Make an array that's small enough to actually display:
In [151]: A = np.zeros(3, dtype=[('f',float),('x',float,2),('large',float,10)])
In [152]: A
Out[152]:
array([(0., [0., 0.], [0., 0., 0., 0., 0., 0., 0., 0., 0., 0.]),
(0., [0., 0.], [0., 0., 0., 0., 0., 0., 0., 0., 0., 0.]),
(0., [0., 0.], [0., 0., 0., 0., 0., 0., 0., 0., 0., 0.])],
dtype=[('f', '<f8'), ('x', '<f8', (2,)), ('large', '<f8', (10,))])
Select one field:
In [153]: A['f']
Out[153]: array([0., 0., 0.])
Select a list of fields:
In [154]: A[['f']]
Out[154]:
array([(0.,), (0.,), (0.,)],
dtype={'names':['f'], 'formats':['<f8'], 'offsets':[0], 'itemsize':104})
As of something like version 1.17, indexing with a list of fields returns a view
. Thus itemsize
is the same as the original.
In [155]: A.itemsize
Out[155]: 104
In [156]: A[['x']].itemsize
Out[156]: 104
The difference between indexing with a list versus a field name may be clearer when looking at the last field.
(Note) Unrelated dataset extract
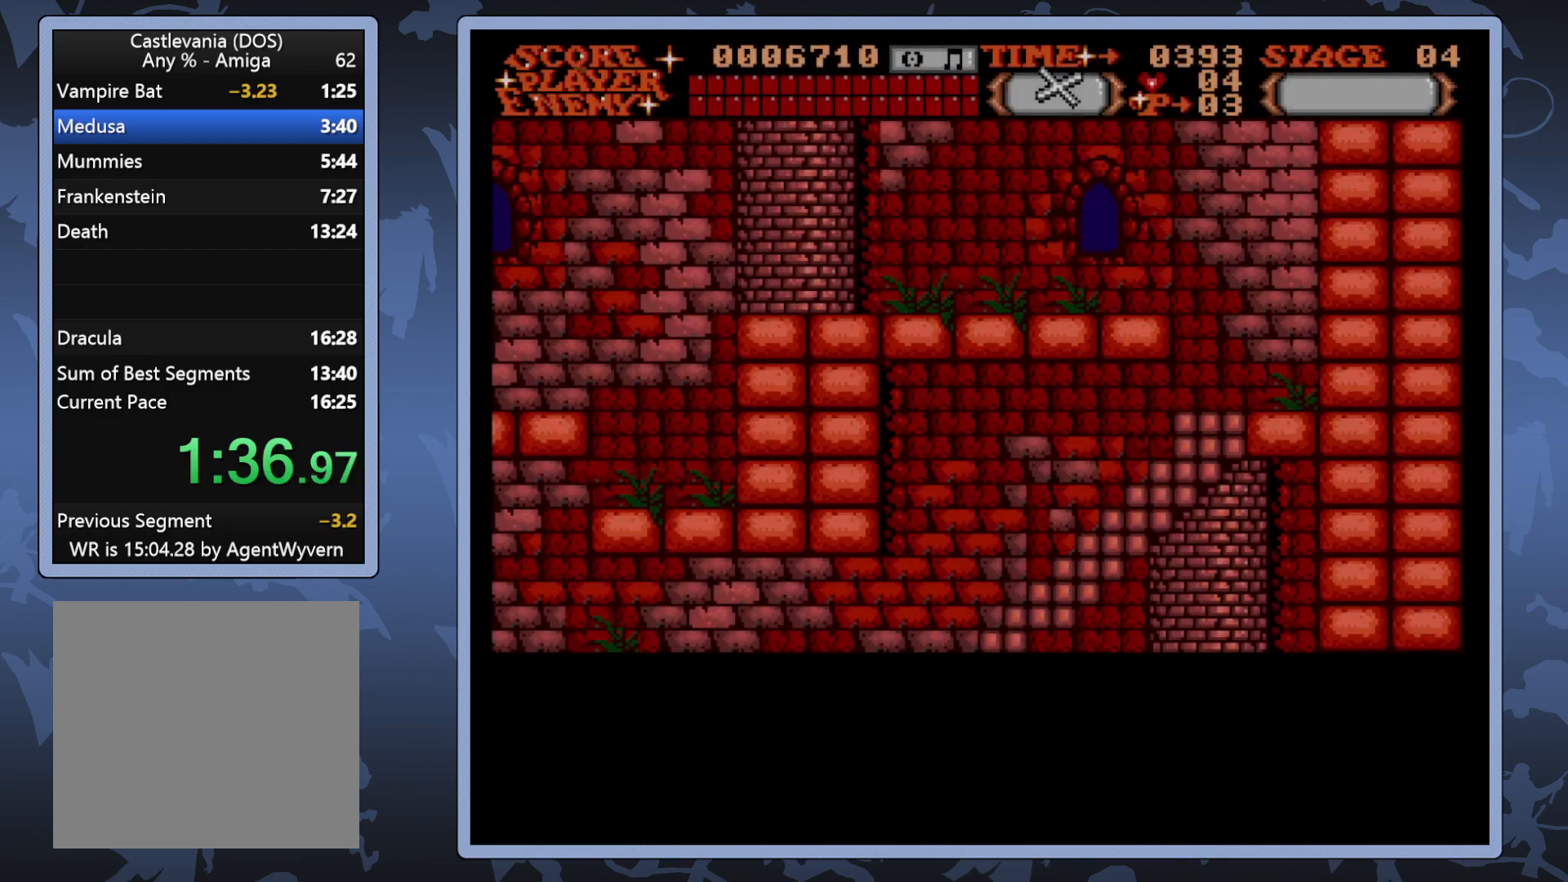
{"buttons": ["DPAD_UP"], "right_stick": "center", "events": []}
One is still a structured array, the other is a 2d array.
In [159]: A[['large']].dtype
Out[159]: dtype({'names':['large'], 'formats':[('<f8', (10,))], 'offsets':[24], 'itemsize':104})
In [160]: A[['large']].shape
Out[160]: (3,)
In [161]: A['large'].shape
Out[161]: (3, 10)
https://numpy.org/doc/stable/user/basics.rec.html#accessing-multiple-fields
Note that unlike for single-field indexing, the dtype of the view has the same itemsize as the original array, and has fields at the same offsets as in the original array, and unindexed fields are merely missing.